Scaling the product base
Rather than constantly focussing on taking a larger share of the existing market, we suggested looking into new products that could open up new avenues to target. We approached this in a strategic way, identifying search terms that had good volume but low competition. This also allowed us to counteract the naturally low sales periods in cashmere, (summer) with other products that were popular throughout the year (homeware).
6 months into the strategy and the results have been exceptional, with plans in place to scale in the coming year.
- 5.4x average return on ad spend
- Peak monthly sales scaled by 333%
- Online sales now account for 71% of revenue
The company has now changed the business model to focus on online sales as the main revenue stream.
Replicating the sales funnel in other markets
Now that a profitable sales funnel had been achieved – replicating this in other markets is a natural step.
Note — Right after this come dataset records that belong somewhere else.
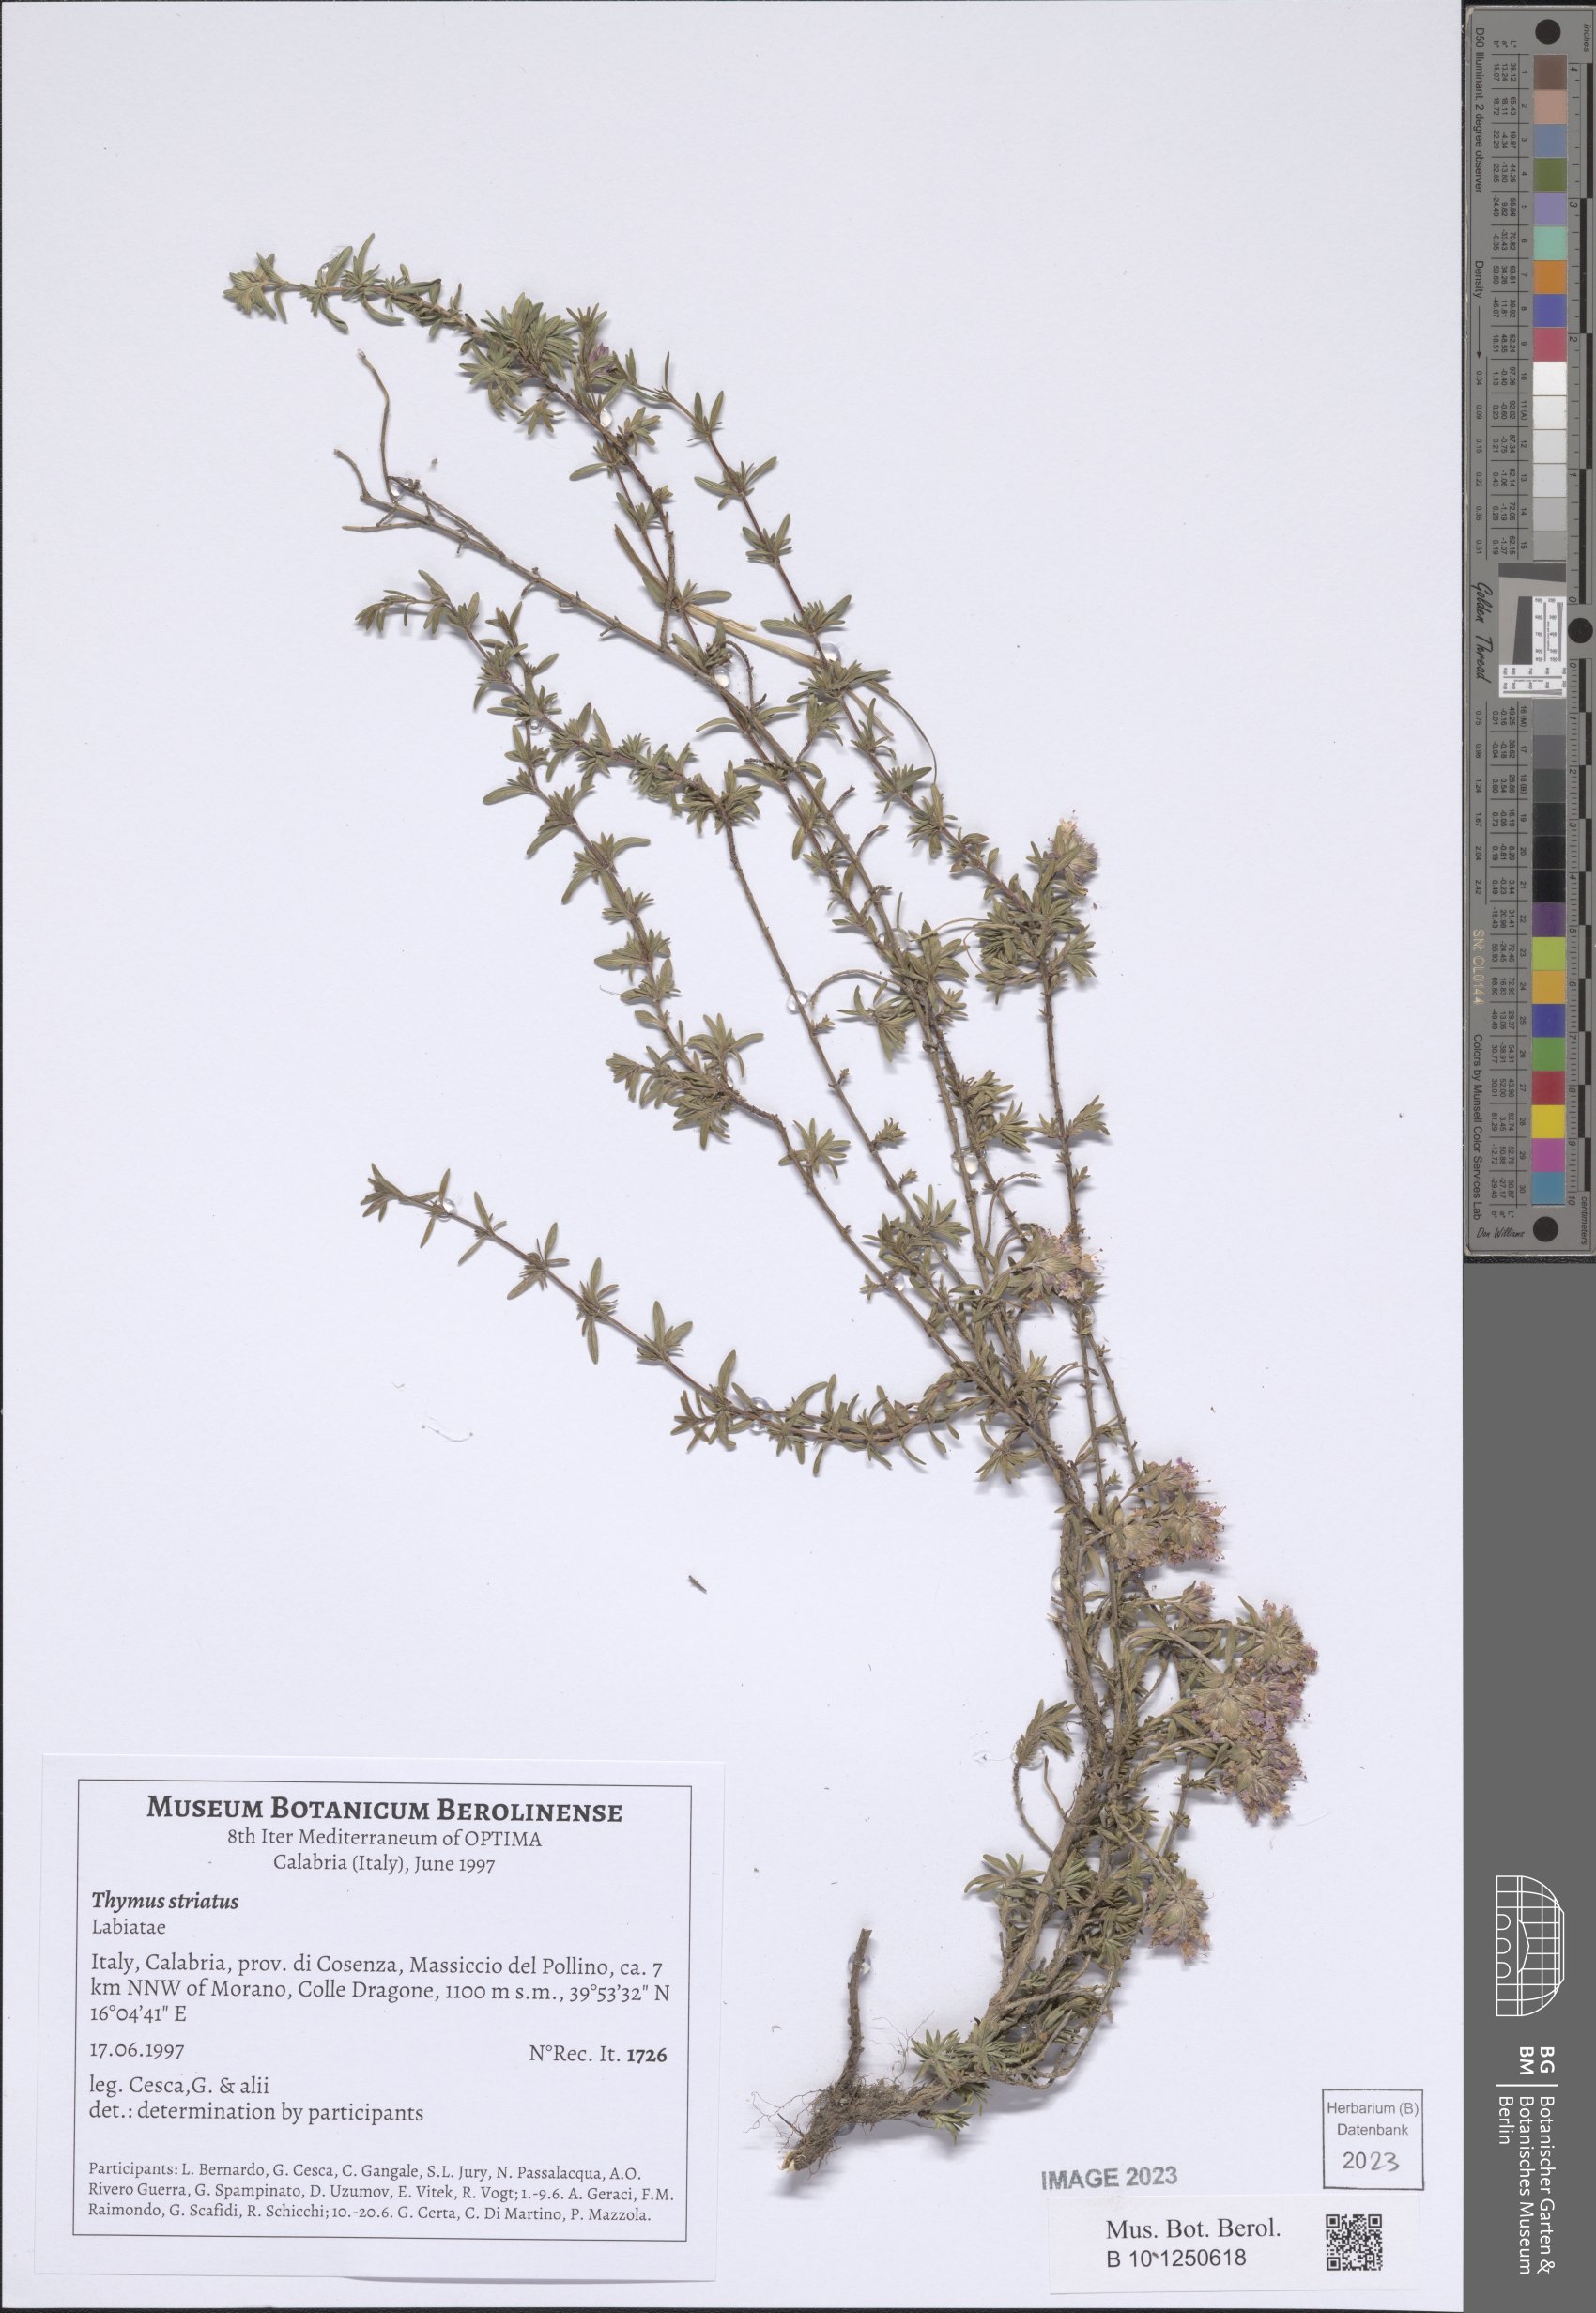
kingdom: Plantae
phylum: Tracheophyta
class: Magnoliopsida
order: Lamiales
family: Lamiaceae
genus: Thymus
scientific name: Thymus striatus
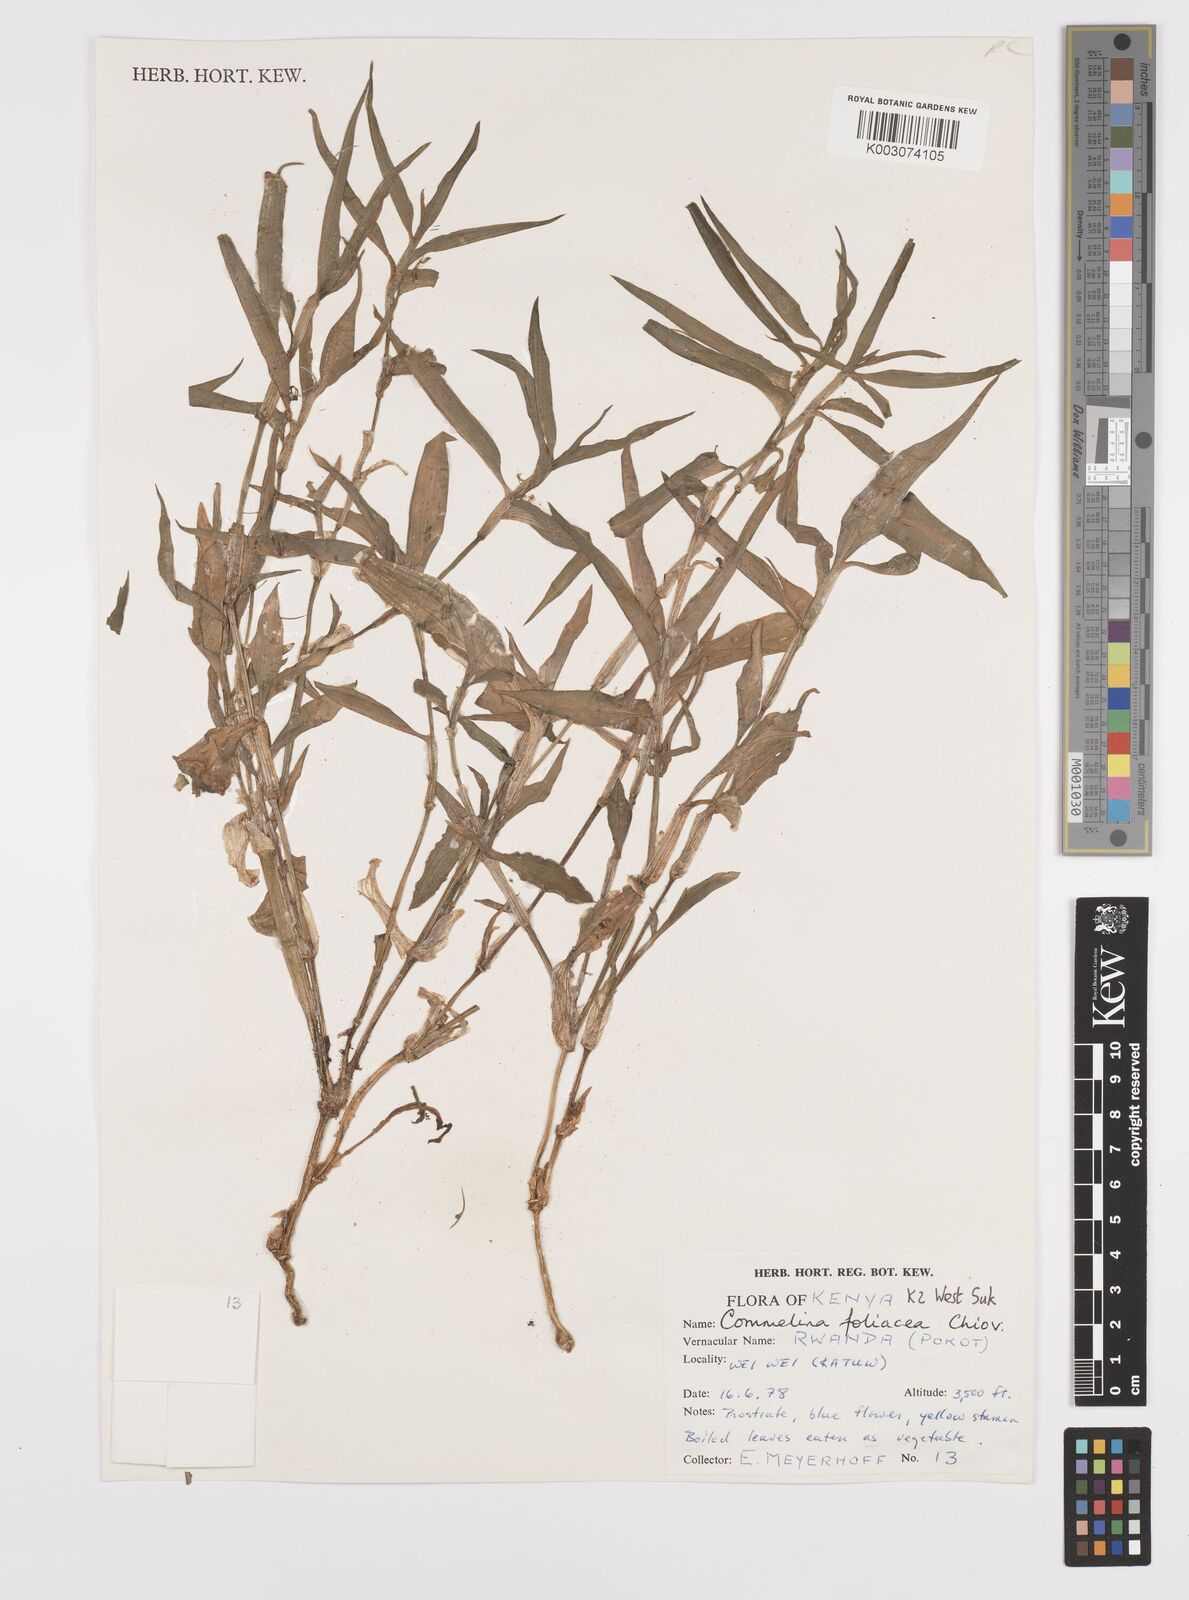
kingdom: Plantae
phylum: Tracheophyta
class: Liliopsida
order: Commelinales
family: Commelinaceae
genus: Commelina
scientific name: Commelina foliacea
With cashmere being a seasonal product, the strategy will follow the cold weather!
Using data to forecast stock levels
One of the limiting factors has been running out of stock and relying on distribution networks to restock. Using the historical data collated so far and planned ad spend budgets, we can start to forecast stock levels and when they are most needed. Helping to maintain cash flow and take advantage of all the potential available.
Introducing medium and long termed channels
There are plans to introduce a search engine optimisation and a content strategy to add additional traffic streams and occupy more of the online cashmere real estate.